I used the British relationship with Ireland over time, where a parliamentary democracy had annexed Ireland, then eventually withdrew from most of it, and the French relationship with Algeria, in which Algeria was officially made a province of France, only eventually to be withdrawn from completely. How did this happen? What theory could explain the regularities in this long process? And what would the theory look like if you applied it to Israel-Palestine? To accomplish that objective took three books and about fifteen years.

What was the conclusion that you came to?

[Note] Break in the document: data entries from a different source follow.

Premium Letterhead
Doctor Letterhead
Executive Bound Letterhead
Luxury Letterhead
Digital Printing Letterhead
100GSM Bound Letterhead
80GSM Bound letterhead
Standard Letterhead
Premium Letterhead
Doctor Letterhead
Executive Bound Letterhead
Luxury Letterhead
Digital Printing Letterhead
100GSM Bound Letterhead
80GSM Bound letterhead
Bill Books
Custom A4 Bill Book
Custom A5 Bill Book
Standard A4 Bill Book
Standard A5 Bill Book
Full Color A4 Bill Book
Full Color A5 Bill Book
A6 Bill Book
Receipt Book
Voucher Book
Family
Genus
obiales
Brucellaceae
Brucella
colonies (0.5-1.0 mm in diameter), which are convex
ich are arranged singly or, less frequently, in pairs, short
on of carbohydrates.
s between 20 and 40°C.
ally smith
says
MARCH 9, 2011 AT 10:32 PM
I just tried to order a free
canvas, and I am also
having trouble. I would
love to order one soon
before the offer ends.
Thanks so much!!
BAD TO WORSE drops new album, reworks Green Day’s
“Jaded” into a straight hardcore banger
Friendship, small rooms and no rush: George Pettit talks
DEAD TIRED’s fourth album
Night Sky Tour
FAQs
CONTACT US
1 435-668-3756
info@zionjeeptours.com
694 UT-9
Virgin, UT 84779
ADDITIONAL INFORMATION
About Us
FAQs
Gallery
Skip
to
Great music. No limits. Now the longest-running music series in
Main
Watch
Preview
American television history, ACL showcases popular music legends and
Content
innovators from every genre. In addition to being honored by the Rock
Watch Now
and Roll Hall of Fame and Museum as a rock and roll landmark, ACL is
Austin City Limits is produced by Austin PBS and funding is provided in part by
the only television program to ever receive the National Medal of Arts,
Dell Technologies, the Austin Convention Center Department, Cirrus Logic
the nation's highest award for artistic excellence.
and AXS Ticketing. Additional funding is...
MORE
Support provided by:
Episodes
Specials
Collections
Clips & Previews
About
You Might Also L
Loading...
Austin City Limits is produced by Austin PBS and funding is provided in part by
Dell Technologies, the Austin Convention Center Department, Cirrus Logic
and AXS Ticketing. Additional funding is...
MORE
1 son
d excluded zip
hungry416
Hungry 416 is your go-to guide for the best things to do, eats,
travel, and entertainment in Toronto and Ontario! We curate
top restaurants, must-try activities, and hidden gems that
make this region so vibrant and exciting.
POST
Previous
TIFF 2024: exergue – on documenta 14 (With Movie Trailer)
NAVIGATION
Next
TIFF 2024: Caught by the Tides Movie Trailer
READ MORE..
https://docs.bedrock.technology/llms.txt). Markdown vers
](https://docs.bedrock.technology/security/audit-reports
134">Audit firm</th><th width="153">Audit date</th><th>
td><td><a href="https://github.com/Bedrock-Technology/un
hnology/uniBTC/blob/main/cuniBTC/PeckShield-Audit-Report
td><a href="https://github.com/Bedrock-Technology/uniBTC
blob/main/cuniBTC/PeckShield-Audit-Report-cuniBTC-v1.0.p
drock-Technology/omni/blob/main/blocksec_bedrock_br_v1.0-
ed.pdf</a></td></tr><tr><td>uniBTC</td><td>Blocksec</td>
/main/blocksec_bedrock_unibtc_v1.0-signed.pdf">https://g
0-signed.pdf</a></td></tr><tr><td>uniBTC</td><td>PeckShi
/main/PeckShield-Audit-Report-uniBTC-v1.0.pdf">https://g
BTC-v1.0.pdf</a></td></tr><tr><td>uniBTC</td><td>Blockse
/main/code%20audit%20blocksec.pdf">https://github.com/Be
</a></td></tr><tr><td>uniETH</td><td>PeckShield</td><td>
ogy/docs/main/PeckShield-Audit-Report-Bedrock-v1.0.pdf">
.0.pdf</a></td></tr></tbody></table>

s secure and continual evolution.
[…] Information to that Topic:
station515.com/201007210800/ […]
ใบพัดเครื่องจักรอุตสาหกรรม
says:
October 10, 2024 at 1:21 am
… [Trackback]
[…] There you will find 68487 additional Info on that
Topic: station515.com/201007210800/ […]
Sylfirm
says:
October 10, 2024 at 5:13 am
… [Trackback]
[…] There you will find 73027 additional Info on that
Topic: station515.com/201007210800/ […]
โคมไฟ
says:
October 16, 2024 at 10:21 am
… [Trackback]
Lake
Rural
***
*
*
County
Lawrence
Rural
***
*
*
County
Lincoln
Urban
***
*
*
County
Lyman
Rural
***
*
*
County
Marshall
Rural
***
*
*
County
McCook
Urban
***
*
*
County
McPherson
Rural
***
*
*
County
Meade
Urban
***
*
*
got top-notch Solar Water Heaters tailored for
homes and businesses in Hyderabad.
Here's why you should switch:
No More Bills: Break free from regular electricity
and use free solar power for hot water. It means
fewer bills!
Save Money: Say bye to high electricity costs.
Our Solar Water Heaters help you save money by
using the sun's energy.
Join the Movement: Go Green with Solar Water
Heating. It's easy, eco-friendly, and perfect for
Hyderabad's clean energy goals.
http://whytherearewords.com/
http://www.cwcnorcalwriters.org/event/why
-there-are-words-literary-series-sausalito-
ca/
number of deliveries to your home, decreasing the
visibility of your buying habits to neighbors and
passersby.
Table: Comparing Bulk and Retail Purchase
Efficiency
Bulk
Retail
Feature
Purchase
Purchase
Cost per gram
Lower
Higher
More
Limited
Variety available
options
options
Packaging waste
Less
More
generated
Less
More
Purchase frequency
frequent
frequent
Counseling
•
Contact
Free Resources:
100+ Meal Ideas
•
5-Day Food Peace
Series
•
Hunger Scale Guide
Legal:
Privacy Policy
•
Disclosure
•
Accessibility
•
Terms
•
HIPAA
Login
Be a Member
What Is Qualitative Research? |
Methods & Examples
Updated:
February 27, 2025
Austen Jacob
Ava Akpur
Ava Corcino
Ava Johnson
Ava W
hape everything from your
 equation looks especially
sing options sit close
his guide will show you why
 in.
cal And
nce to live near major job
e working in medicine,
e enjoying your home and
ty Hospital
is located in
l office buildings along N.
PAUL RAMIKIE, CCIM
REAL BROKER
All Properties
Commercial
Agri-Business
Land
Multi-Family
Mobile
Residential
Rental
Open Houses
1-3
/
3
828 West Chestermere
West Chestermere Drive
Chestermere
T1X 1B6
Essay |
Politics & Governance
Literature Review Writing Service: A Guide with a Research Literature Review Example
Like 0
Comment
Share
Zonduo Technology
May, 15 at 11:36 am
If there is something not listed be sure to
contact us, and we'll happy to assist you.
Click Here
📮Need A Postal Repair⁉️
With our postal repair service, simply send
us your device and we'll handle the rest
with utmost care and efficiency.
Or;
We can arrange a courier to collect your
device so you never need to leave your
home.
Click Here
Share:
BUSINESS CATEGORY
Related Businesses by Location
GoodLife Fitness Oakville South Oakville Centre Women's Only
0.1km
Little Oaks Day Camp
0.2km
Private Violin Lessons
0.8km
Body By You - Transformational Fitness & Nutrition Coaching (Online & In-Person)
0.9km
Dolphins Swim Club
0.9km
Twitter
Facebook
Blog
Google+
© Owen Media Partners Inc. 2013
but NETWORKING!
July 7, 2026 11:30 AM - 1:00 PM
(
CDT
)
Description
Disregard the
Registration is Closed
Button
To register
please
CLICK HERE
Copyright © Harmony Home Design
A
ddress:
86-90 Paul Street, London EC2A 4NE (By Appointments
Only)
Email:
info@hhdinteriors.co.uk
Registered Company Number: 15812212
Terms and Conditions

The operative conclusion that I came to -- I put it in the conclusion in the book that was published in 1993 -- is that actually there will be a Palestinian state, Israel did not pass the point of no return. Because in order to do so, the issue of what to do with the West Bank and Gaza had to disappear from the Israeli political imagination. And for reasons that my theory led me to, I argued that this was not done in Israel and could not be done. At the same time, I argued that in order to create that solution, there was another terribly difficult political problem that had to be solved, which is to negotiate a regime crisis. I argued that in order for Israel to do what ultimately it would do -- namely get out of the West Bank and Gaza -- it would have to tolerate a serious threat of civil war.

One of the specific things I said in my conclusion was that eventually, and probably pretty soon, there would be a secret deal between the PLO and the government in Israel to move toward negotiation -- this was before Oslo -- but that the prime minister who tries to carry out that deal will be subject to assassination attempts, especially by Jewish fundamentalists. But then I argued that a crafty government could do what Churchill had done in Ireland, and what DeGaulle did, which was to use the extremism of their opponents to shift the whole meaning of the dispute into a question of defending democracy. This (and I argued in the Israeli press) is what the government should do, it should in a jujitsu way use the extremism in their opponents to move swiftly toward the implementation of Oslo.

They did not follow my advice, and we see the consequences now. Eventually that will be done -- that's my view. But it illustrates very well that you cannot make a contribution to policy and to a moral commitment without systematic, scientific, organized investigation of history and politics. That's what I've been trying to do, really, all my professional career.